━━━ Input material ━━━

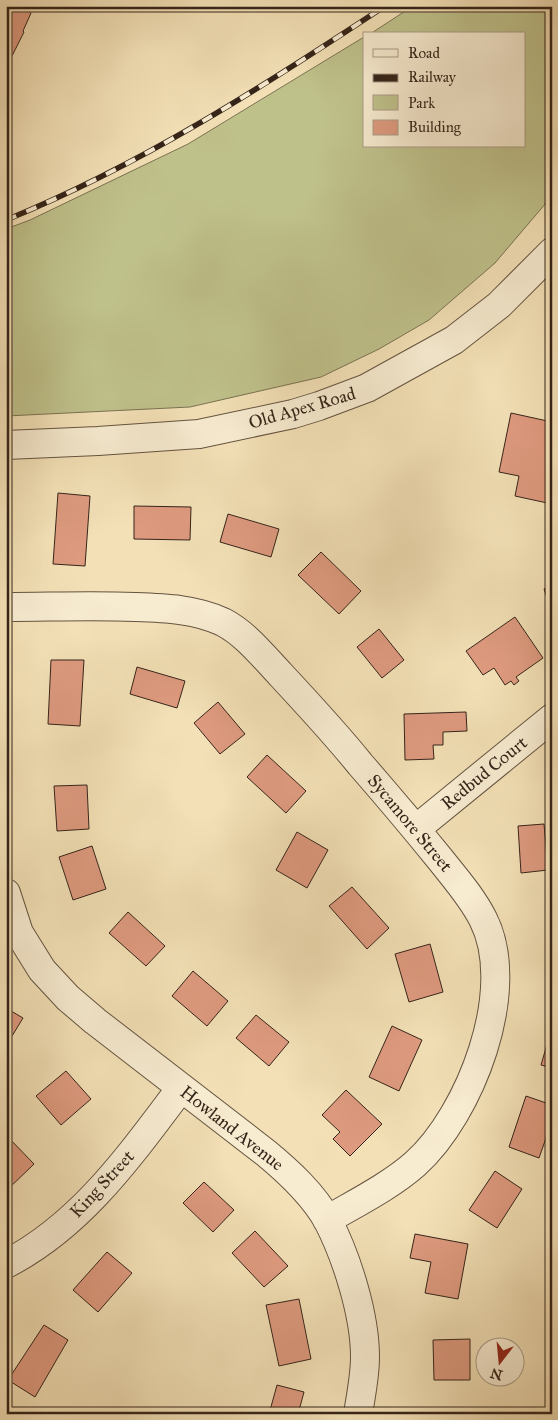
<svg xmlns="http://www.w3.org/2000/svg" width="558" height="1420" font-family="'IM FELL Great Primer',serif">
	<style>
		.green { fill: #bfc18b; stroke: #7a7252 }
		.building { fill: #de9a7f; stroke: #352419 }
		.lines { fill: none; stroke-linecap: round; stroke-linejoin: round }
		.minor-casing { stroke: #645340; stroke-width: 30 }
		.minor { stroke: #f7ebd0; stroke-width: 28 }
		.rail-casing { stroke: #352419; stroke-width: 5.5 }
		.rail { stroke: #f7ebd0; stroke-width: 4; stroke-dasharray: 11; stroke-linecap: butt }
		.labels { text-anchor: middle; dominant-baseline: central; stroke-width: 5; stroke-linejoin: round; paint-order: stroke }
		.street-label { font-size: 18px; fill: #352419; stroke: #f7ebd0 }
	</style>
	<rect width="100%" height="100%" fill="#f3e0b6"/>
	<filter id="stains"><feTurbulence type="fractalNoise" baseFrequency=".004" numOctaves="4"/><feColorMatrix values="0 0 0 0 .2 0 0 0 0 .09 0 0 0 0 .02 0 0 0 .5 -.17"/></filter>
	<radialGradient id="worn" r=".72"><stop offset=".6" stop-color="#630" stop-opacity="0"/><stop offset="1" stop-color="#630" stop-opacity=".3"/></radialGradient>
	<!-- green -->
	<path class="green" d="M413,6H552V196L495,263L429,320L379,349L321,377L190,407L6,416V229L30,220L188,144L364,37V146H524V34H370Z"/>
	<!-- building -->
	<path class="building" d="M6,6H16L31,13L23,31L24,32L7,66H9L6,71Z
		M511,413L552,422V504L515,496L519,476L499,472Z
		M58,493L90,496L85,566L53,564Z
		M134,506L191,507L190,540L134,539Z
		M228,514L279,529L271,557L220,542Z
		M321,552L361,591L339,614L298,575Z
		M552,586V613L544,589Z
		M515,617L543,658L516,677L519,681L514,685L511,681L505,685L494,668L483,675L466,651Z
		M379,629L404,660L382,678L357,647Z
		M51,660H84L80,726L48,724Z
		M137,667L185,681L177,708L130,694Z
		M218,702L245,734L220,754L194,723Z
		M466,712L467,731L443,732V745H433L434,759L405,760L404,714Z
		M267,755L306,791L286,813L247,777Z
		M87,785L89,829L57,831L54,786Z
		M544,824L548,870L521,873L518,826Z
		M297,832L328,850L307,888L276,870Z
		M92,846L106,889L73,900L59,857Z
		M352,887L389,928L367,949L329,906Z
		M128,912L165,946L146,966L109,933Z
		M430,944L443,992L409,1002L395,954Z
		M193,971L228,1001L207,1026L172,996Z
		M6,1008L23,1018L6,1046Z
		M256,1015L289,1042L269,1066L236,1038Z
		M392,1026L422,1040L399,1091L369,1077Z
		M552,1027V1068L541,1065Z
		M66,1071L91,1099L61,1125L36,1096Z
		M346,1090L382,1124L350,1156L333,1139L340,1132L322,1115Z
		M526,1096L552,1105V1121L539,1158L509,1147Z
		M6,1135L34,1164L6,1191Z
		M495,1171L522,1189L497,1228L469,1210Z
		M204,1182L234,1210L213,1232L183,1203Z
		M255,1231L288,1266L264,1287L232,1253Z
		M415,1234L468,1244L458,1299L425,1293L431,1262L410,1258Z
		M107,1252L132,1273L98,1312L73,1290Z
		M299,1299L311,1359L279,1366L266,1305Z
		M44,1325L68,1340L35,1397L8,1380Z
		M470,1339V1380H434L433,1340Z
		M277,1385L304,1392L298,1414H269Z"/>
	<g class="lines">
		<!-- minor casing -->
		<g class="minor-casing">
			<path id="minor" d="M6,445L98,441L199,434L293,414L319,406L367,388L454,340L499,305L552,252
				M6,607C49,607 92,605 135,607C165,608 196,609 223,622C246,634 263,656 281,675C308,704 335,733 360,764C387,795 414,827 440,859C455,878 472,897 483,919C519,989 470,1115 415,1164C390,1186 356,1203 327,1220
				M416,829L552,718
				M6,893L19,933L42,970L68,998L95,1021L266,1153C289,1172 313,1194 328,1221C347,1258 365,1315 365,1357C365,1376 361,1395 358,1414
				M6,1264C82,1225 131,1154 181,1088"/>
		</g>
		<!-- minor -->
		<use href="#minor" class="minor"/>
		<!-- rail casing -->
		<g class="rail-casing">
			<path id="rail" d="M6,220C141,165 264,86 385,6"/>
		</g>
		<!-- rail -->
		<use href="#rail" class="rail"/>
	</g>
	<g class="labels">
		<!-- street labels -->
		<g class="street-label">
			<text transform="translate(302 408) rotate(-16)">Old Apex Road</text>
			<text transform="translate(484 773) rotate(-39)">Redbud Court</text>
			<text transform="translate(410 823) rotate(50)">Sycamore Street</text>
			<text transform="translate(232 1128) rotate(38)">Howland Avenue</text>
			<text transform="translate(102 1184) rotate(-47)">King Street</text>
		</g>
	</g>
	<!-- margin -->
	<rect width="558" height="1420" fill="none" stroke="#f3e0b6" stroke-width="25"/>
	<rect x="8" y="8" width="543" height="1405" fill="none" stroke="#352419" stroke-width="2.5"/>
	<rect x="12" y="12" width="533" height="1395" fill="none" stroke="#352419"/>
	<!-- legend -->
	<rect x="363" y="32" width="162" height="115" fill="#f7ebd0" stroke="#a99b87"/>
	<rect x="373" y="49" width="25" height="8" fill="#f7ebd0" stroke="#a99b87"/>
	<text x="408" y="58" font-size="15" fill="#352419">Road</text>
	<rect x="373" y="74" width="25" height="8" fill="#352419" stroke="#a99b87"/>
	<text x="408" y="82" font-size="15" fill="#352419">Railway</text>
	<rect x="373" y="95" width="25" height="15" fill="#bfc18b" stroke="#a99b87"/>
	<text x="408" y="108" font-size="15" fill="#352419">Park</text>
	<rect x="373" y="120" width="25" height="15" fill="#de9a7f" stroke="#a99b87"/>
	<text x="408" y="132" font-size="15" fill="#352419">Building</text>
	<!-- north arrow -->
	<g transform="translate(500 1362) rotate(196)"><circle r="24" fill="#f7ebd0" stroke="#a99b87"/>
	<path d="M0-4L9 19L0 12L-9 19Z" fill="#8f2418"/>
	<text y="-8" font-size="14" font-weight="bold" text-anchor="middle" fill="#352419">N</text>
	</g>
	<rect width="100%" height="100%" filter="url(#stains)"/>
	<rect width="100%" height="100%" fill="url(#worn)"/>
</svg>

━━━

> **Problem requirements**:
Write out every line above again exactly, with the pictures left out.

> **Answer below**:
<svg xmlns="http://www.w3.org/2000/svg" width="558" height="1420" font-family="'IM FELL Great Primer',serif">
	<style>
		.green { fill: #bfc18b; stroke: #7a7252 }
		.building { fill: #de9a7f; stroke: #352419 }
		.lines { fill: none; stroke-linecap: round; stroke-linejoin: round }
		.minor-casing { stroke: #645340; stroke-width: 30 }
		.minor { stroke: #f7ebd0; stroke-width: 28 }
		.rail-casing { stroke: #352419; stroke-width: 5.5 }
		.rail { stroke: #f7ebd0; stroke-width: 4; stroke-dasharray: 11; stroke-linecap: butt }
		.labels { text-anchor: middle; dominant-baseline: central; stroke-width: 5; stroke-linejoin: round; paint-order: stroke }
		.street-label { font-size: 18px; fill: #352419; stroke: #f7ebd0 }
	</style>
	<rect width="100%" height="100%" fill="#f3e0b6"/>
	<filter id="stains"><feTurbulence type="fractalNoise" baseFrequency=".004" numOctaves="4"/><feColorMatrix values="0 0 0 0 .2 0 0 0 0 .09 0 0 0 0 .02 0 0 0 .5 -.17"/></filter>
	<radialGradient id="worn" r=".72"><stop offset=".6" stop-color="#630" stop-opacity="0"/><stop offset="1" stop-color="#630" stop-opacity=".3"/></radialGradient>
	<!-- green -->
	<path class="green" d="M413,6H552V196L495,263L429,320L379,349L321,377L190,407L6,416V229L30,220L188,144L364,37V146H524V34H370Z"/>
	<!-- building -->
	<path class="building" d="M6,6H16L31,13L23,31L24,32L7,66H9L6,71Z
		M511,413L552,422V504L515,496L519,476L499,472Z
		M58,493L90,496L85,566L53,564Z
		M134,506L191,507L190,540L134,539Z
		M228,514L279,529L271,557L220,542Z
		M321,552L361,591L339,614L298,575Z
		M552,586V613L544,589Z
		M515,617L543,658L516,677L519,681L514,685L511,681L505,685L494,668L483,675L466,651Z
		M379,629L404,660L382,678L357,647Z
		M51,660H84L80,726L48,724Z
		M137,667L185,681L177,708L130,694Z
		M218,702L245,734L220,754L194,723Z
		M466,712L467,731L443,732V745H433L434,759L405,760L404,714Z
		M267,755L306,791L286,813L247,777Z
		M87,785L89,829L57,831L54,786Z
		M544,824L548,870L521,873L518,826Z
		M297,832L328,850L307,888L276,870Z
		M92,846L106,889L73,900L59,857Z
		M352,887L389,928L367,949L329,906Z
		M128,912L165,946L146,966L109,933Z
		M430,944L443,992L409,1002L395,954Z
		M193,971L228,1001L207,1026L172,996Z
		M6,1008L23,1018L6,1046Z
		M256,1015L289,1042L269,1066L236,1038Z
		M392,1026L422,1040L399,1091L369,1077Z
		M552,1027V1068L541,1065Z
		M66,1071L91,1099L61,1125L36,1096Z
		M346,1090L382,1124L350,1156L333,1139L340,1132L322,1115Z
		M526,1096L552,1105V1121L539,1158L509,1147Z
		M6,1135L34,1164L6,1191Z
		M495,1171L522,1189L497,1228L469,1210Z
		M204,1182L234,1210L213,1232L183,1203Z
		M255,1231L288,1266L264,1287L232,1253Z
		M415,1234L468,1244L458,1299L425,1293L431,1262L410,1258Z
		M107,1252L132,1273L98,1312L73,1290Z
		M299,1299L311,1359L279,1366L266,1305Z
		M44,1325L68,1340L35,1397L8,1380Z
		M470,1339V1380H434L433,1340Z
		M277,1385L304,1392L298,1414H269Z"/>
	<g class="lines">
		<!-- minor casing -->
		<g class="minor-casing">
			<path id="minor" d="M6,445L98,441L199,434L293,414L319,406L367,388L454,340L499,305L552,252
				M6,607C49,607 92,605 135,607C165,608 196,609 223,622C246,634 263,656 281,675C308,704 335,733 360,764C387,795 414,827 440,859C455,878 472,897 483,919C519,989 470,1115 415,1164C390,1186 356,1203 327,1220
				M416,829L552,718
				M6,893L19,933L42,970L68,998L95,1021L266,1153C289,1172 313,1194 328,1221C347,1258 365,1315 365,1357C365,1376 361,1395 358,1414
				M6,1264C82,1225 131,1154 181,1088"/>
		</g>
		<!-- minor -->
		<use href="#minor" class="minor"/>
		<!-- rail casing -->
		<g class="rail-casing">
			<path id="rail" d="M6,220C141,165 264,86 385,6"/>
		</g>
		<!-- rail -->
		<use href="#rail" class="rail"/>
	</g>
	<g class="labels">
		<!-- street labels -->
		<g class="street-label">
			<text transform="translate(302 408) rotate(-16)">Old Apex Road</text>
			<text transform="translate(484 773) rotate(-39)">Redbud Court</text>
			<text transform="translate(410 823) rotate(50)">Sycamore Street</text>
			<text transform="translate(232 1128) rotate(38)">Howland Avenue</text>
			<text transform="translate(102 1184) rotate(-47)">King Street</text>
		</g>
	</g>
	<!-- margin -->
	<rect width="558" height="1420" fill="none" stroke="#f3e0b6" stroke-width="25"/>
	<rect x="8" y="8" width="543" height="1405" fill="none" stroke="#352419" stroke-width="2.5"/>
	<rect x="12" y="12" width="533" height="1395" fill="none" stroke="#352419"/>
	<!-- legend -->
	<rect x="363" y="32" width="162" height="115" fill="#f7ebd0" stroke="#a99b87"/>
	<rect x="373" y="49" width="25" height="8" fill="#f7ebd0" stroke="#a99b87"/>
	<text x="408" y="58" font-size="15" fill="#352419">Road</text>
	<rect x="373" y="74" width="25" height="8" fill="#352419" stroke="#a99b87"/>
	<text x="408" y="82" font-size="15" fill="#352419">Railway</text>
	<rect x="373" y="95" width="25" height="15" fill="#bfc18b" stroke="#a99b87"/>
	<text x="408" y="108" font-size="15" fill="#352419">Park</text>
	<rect x="373" y="120" width="25" height="15" fill="#de9a7f" stroke="#a99b87"/>
	<text x="408" y="132" font-size="15" fill="#352419">Building</text>
	<!-- north arrow -->
	<g transform="translate(500 1362) rotate(196)"><circle r="24" fill="#f7ebd0" stroke="#a99b87"/>
	<path d="M0-4L9 19L0 12L-9 19Z" fill="#8f2418"/>
	<text y="-8" font-size="14" font-weight="bold" text-anchor="middle" fill="#352419">N</text>
	</g>
	<rect width="100%" height="100%" filter="url(#stains)"/>
	<rect width="100%" height="100%" fill="url(#worn)"/>
</svg>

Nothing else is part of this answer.